GIVEN RECORDS:
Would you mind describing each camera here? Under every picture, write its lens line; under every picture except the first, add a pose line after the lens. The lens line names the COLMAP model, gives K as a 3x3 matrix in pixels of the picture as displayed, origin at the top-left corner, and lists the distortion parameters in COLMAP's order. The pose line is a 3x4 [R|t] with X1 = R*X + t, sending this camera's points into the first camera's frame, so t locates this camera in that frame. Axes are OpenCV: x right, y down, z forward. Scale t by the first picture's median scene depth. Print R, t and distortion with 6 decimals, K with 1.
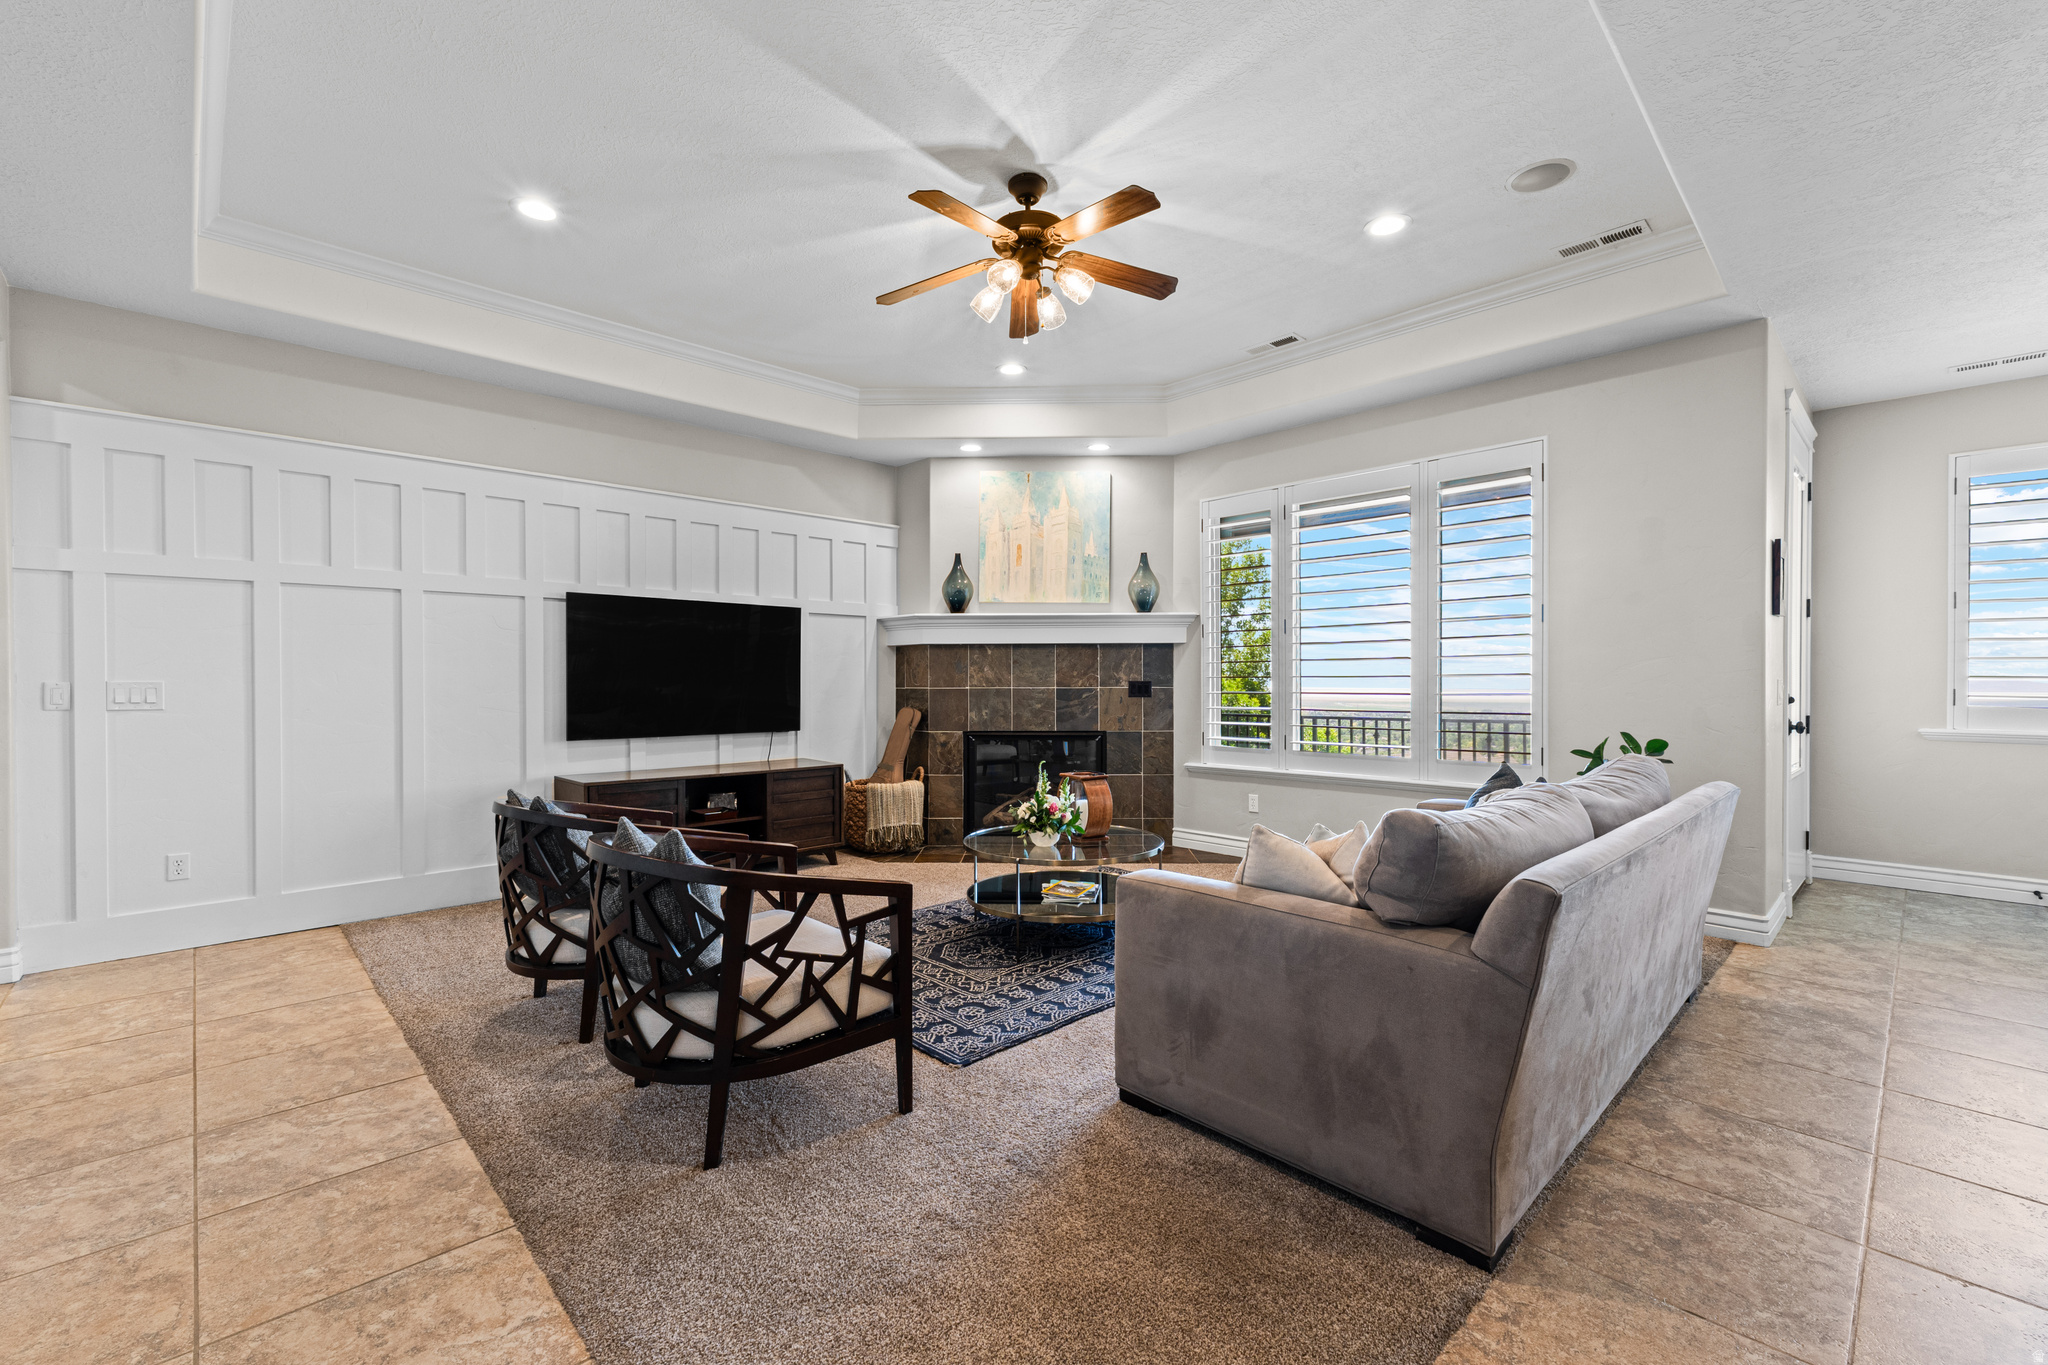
lens RADIAL K [[861.9, 0, 1024.0], [0, 861.9, 682.5], [0, 0, 1]] dist [0.008897, -0.000430]
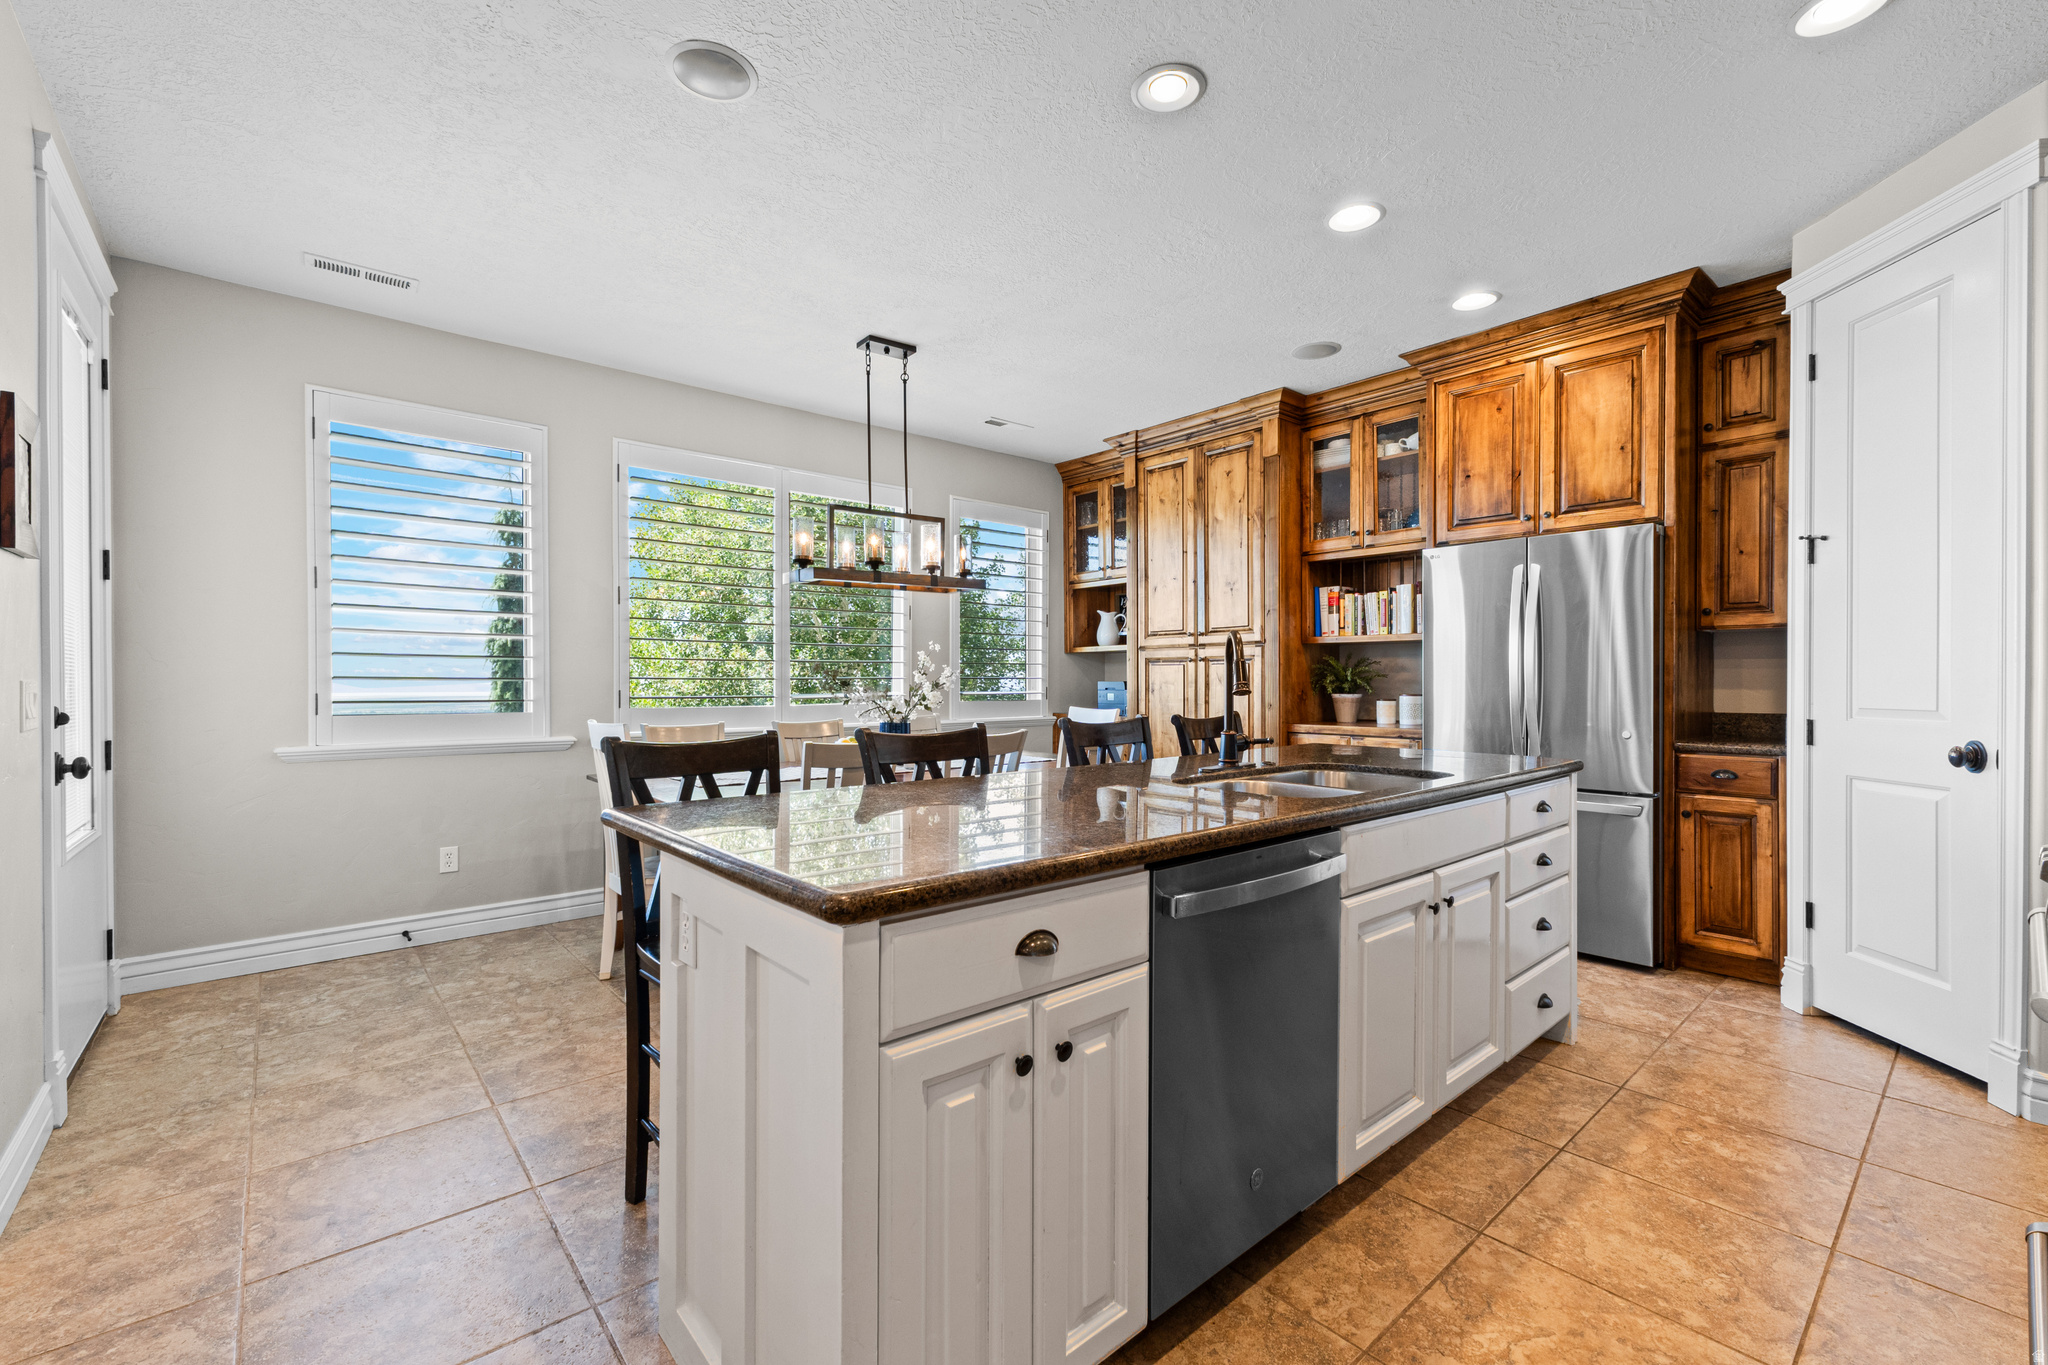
lens RADIAL K [[859.2, 0, 1036.0], [0, 859.2, 684.2], [0, 0, 1]] dist [0.007331, -0.000398]
pose [[0.042717, -0.003954, 0.999079, 0.262238], [0.008330, 0.999959, 0.003601, 0.000989], [-0.999052, 0.008169, 0.042748, 0.260946]]
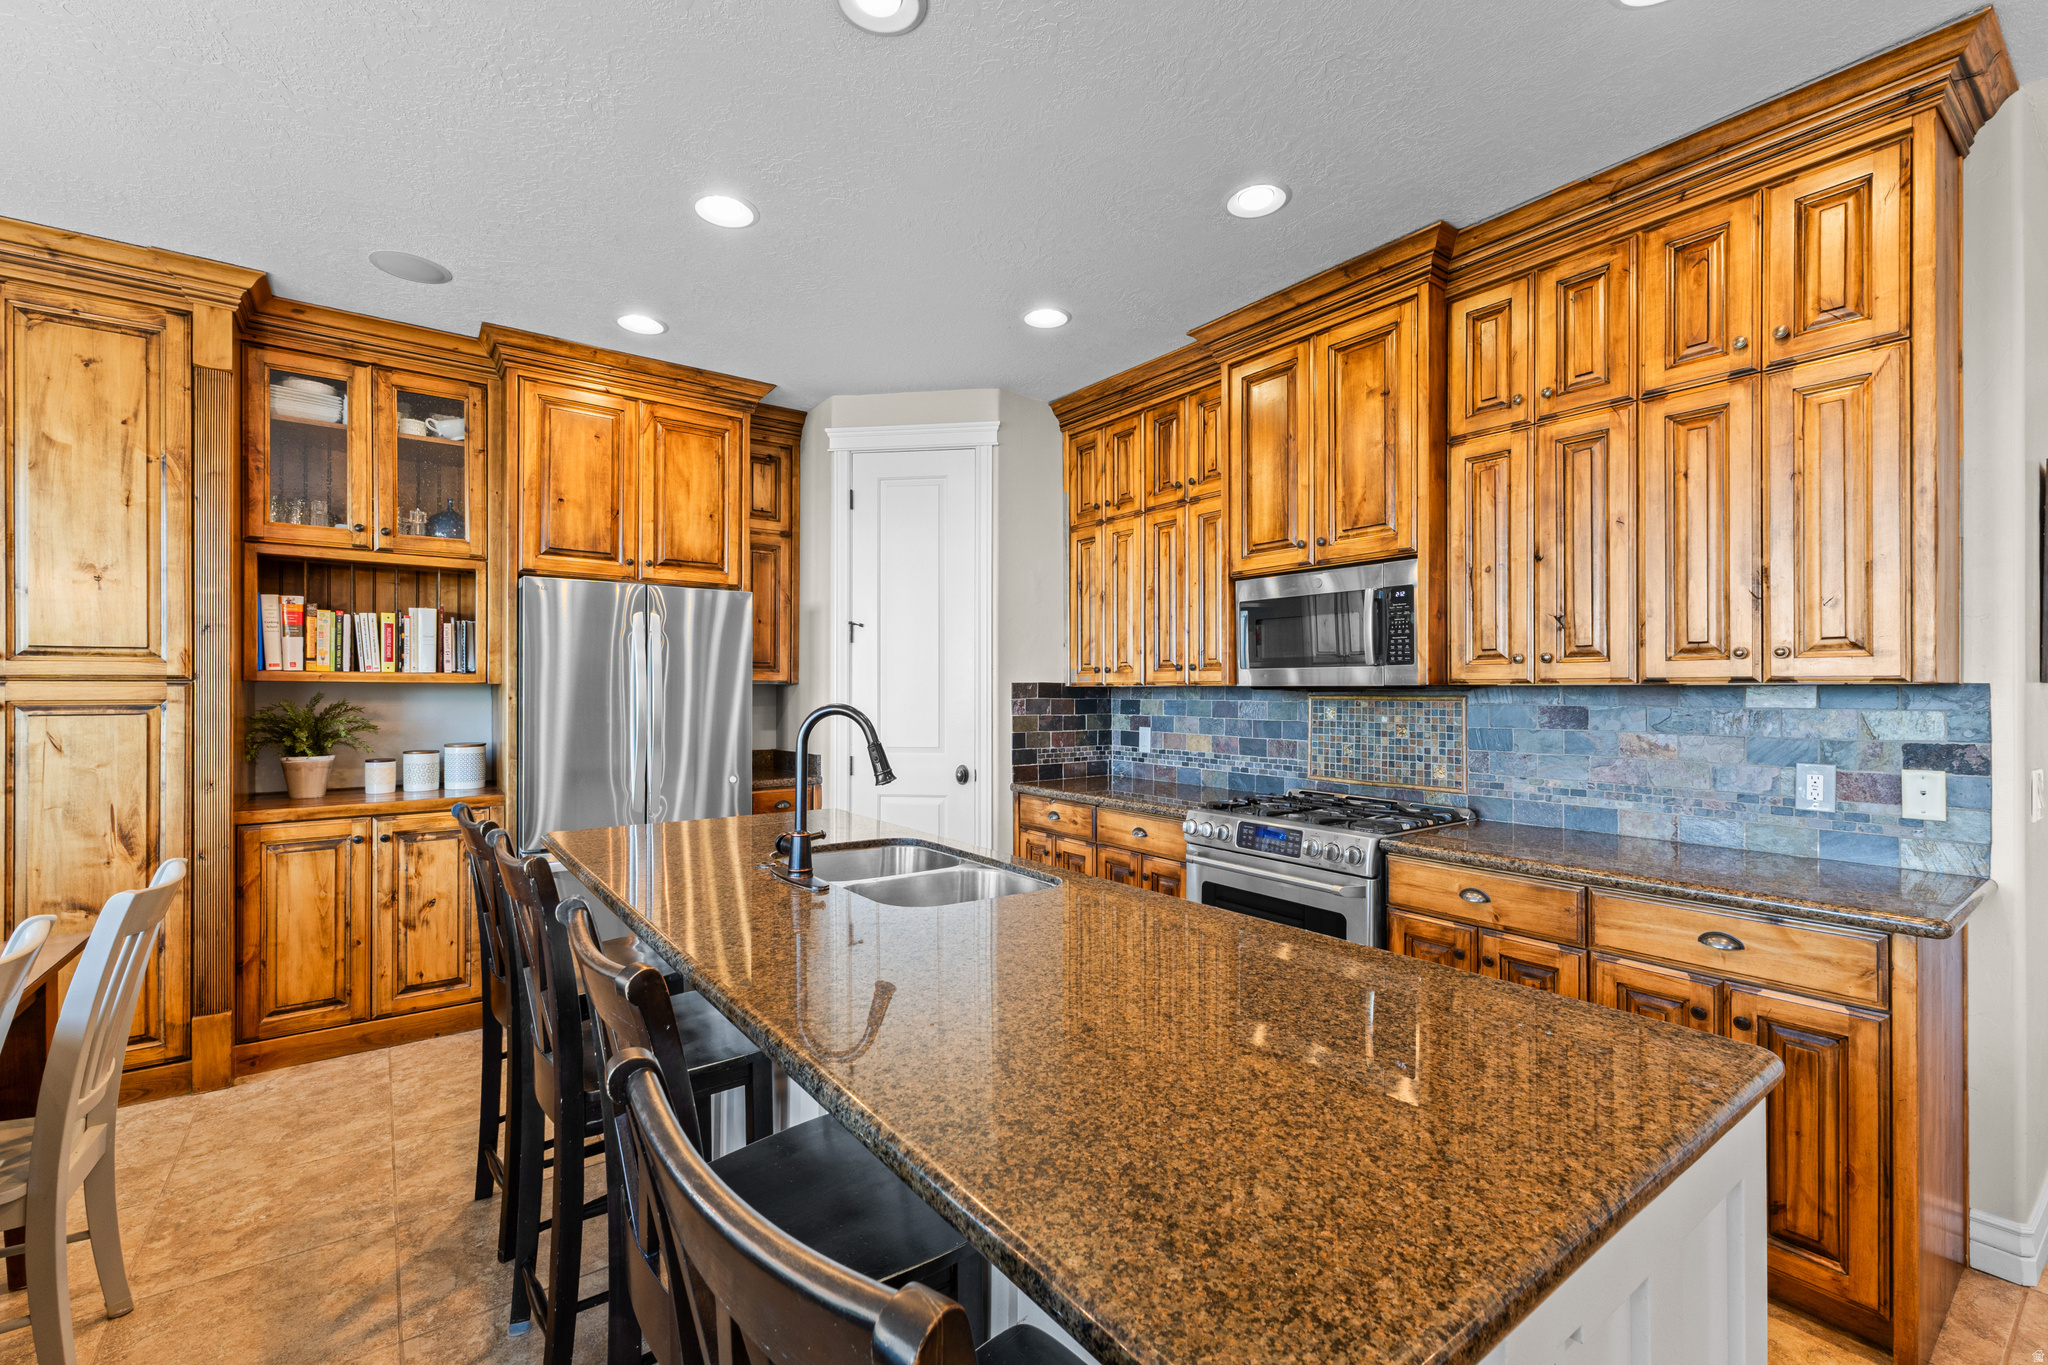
lens RADIAL K [[846.5, 0, 1060.1], [0, 846.5, 689.1], [0, 0, 1]] dist [0.007031, -0.001072]
pose [[-0.992209, 0.000475, 0.124580, 0.532230], [0.000743, 0.999998, 0.002105, -0.027206], [-0.124579, 0.002181, -0.992207, 0.478685]]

EXERCISE GOAL: Reproduce every line of the records above word for word, omitting the pictures.

RESPONSE TO THE EXERCISE:
Would you mind describing each camera here? Under every picture, write its lens line; under every picture except the first, add a pose line after the lens. The lens line names the COLMAP model, gives K as a 3x3 matrix in pixels of the picture as displayed, origin at the top-left corner, and lists the distortion parameters in COLMAP's order. The pose line is a 3x4 [R|t] with X1 = R*X + t, sending this camera's points into the first camera's frame, so t locates this camera in that frame. Axes are OpenCV: x right, y down, z forward. Scale t by the first picture's median scene depth. Print R, t and distortion with 6 decimals, K with 1.
lens RADIAL K [[861.9, 0, 1024.0], [0, 861.9, 682.5], [0, 0, 1]] dist [0.008897, -0.000430]
lens RADIAL K [[859.2, 0, 1036.0], [0, 859.2, 684.2], [0, 0, 1]] dist [0.007331, -0.000398]
pose [[0.042717, -0.003954, 0.999079, 0.262238], [0.008330, 0.999959, 0.003601, 0.000989], [-0.999052, 0.008169, 0.042748, 0.260946]]
lens RADIAL K [[846.5, 0, 1060.1], [0, 846.5, 689.1], [0, 0, 1]] dist [0.007031, -0.001072]
pose [[-0.992209, 0.000475, 0.124580, 0.532230], [0.000743, 0.999998, 0.002105, -0.027206], [-0.124579, 0.002181, -0.992207, 0.478685]]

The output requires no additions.